In second wave, virus is spreading fast within families: Kashmir experts


A health worker takes a swab sample of a child in Srinagar on Tuesday. (ANI)

© Provided by Hindustan Times A health worker takes a swab sample of a child in Srinagar on Tuesday. (ANI)

In the second wave, coronavirus is spreading fast within families as compared to the previous year, health experts in Kashmir say.

More and more families, with all or most of the members, are getting infected as people living in close spaces, particularly in Srinagar, are more prone to contracting Covid.

“The virus during this wave is more communicable. That is the reason that the number of cases is rising immediately and virus is spreading fast within families. This year, a Covid patient’s chances of infecting others are more than last year,” said Dr Rouf Hussain Rather, community medicine specialist and in-charge of data analysis at divisional Covid control room.

“Family means a unit. It rarely happens if anybody gets infected that his family won’t be affected. Such cases are more this year,” he said.

Rather attributed the exponential increase in cases in the second wave to two key factors — virus being more communicable and absence of lockdown.

President of Doctors Association Kashmir and an influenza expert, Dr Nisar ul Hassan, said that new studies have proven that Covid spreads more in indoor settings as it is airborne.

He said that there are more contributing factors specific to Kashmir. “Climate is one of the reasons. Even in summers due to chilly weather, our doors and windows remain closed. You are vulnerable because of the climate and because of congested places. There are less nuclear families here and most people still live in joint families in Old City. After hospitals, these houses can be super-spreading places,” he said.

With all or most of the members getting infected, families are approaching many social organisations and NGOs for help.

Members of Athrout Kashmir, an organisation engaged in philanthropic work in the Valley, said they have been witnessing multiple cases where entire families have been infected with Covid.

“The last two days have been very emotional at Athrout. We are receiving several such cases. Yesterday, a Covid patient walked into our office for an oxygen concentrator for his mother. He said his entire family has tested positive and he has nobody else to arrange oxygen support for his mother,” the organisation mentioned on its Twitter handle.

In another post on Saturday, it said: “A man walked into our office today requesting for (an) oxygen concentrator for his mother. Seven of his family members were tested positive and he was the only one who had escaped the virus. He said, ‘Life is no less than a nightmare when seven of your family members need oxygen supply’.”

The organisation said that it has issued 30 oxygen concentrators and BIPAP machines in the last 48 hours. “Every machine provided carries a sorrowful tale of plight and helplessness. We request all such unfortunate families to please call on our numbers and we will ensure help reaches you,” Athrout said.

Another organisation, SRO (Social Reforms Organisation)-Kashmir has now asked such families to contact them for food and other needs.

“If whole family has reported COVID+ and there is no one to cook your food. DM (direct message) with your number and location. Someone with whom we have tied up will call you. Only DM, don’t use our helpline for this. Srinagar city limits only,” it said on its Twitter post.

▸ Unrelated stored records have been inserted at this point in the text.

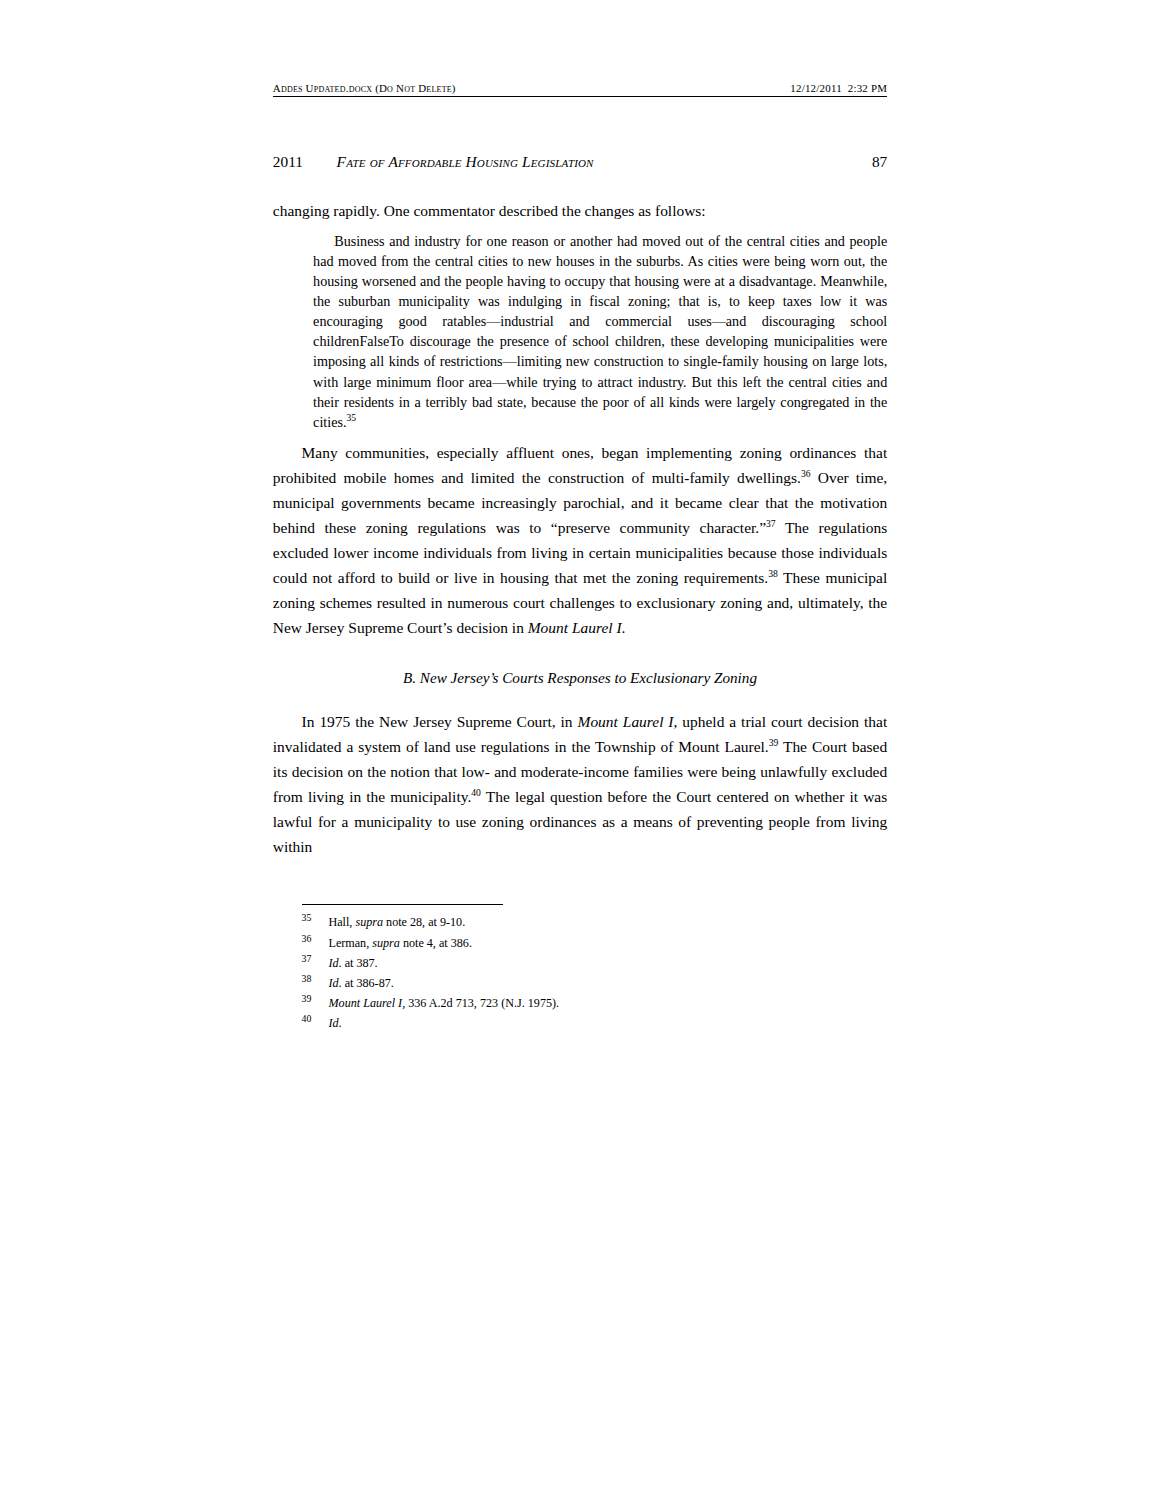Addes Updated.docx (Do Not Delete) 12/12/2011 2:32 PM
2011 Fate of Affordable Housing Legislation 87
changing rapidly. One commentator described the changes as follows:
Business and industry for one reason or another had moved out of the central cities and people had moved from the central cities to new houses in the suburbs. As cities were being worn out, the housing worsened and the people having to occupy that housing were at a disadvantage. Meanwhile, the suburban municipality was indulging in fiscal zoning; that is, to keep taxes low it was encouraging good ratables—industrial and commercial uses—and discouraging school childrenFalseTo discourage the presence of school children, these developing municipalities were imposing all kinds of restrictions—limiting new construction to single-family housing on large lots, with large minimum floor area—while trying to attract industry. But this left the central cities and their residents in a terribly bad state, because the poor of all kinds were largely congregated in the cities.35
Many communities, especially affluent ones, began implementing zoning ordinances that prohibited mobile homes and limited the construction of multi-family dwellings.36 Over time, municipal governments became increasingly parochial, and it became clear that the motivation behind these zoning regulations was to “preserve community character.”37 The regulations excluded lower income individuals from living in certain municipalities because those individuals could not afford to build or live in housing that met the zoning requirements.38 These municipal zoning schemes resulted in numerous court challenges to exclusionary zoning and, ultimately, the New Jersey Supreme Court’s decision in Mount Laurel I.
B. New Jersey’s Courts Responses to Exclusionary Zoning
In 1975 the New Jersey Supreme Court, in Mount Laurel I, upheld a trial court decision that invalidated a system of land use regulations in the Township of Mount Laurel.39 The Court based its decision on the notion that low- and moderate-income families were being unlawfully excluded from living in the municipality.40 The legal question before the Court centered on whether it was lawful for a municipality to use zoning ordinances as a means of preventing people from living within
35 Hall, supra note 28, at 9-10.
36 Lerman, supra note 4, at 386.
37 Id. at 387.
38 Id. at 386-87.
39 Mount Laurel I, 336 A.2d 713, 723 (N.J. 1975).
40 Id.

The doctors say that when the whole family gets affected by Covid, it takes away the support system of the patient.

“The Covid decimates the support system of a patient which is the gruesome part of it. When a person gets sick in a family, generally other members pitch in and try to serve the patient, but in Covid, most of the times 60-70% family members are involved. So one loses a big support system when he/she is ill or critically ill,” said Dr Asif Wani, lecturer at government medical college in Srinagar.

“What I understand is that it is not only a medical emergency but a socio-medical emergency. Besides the medical, there are social implications of this disease as well,” he added.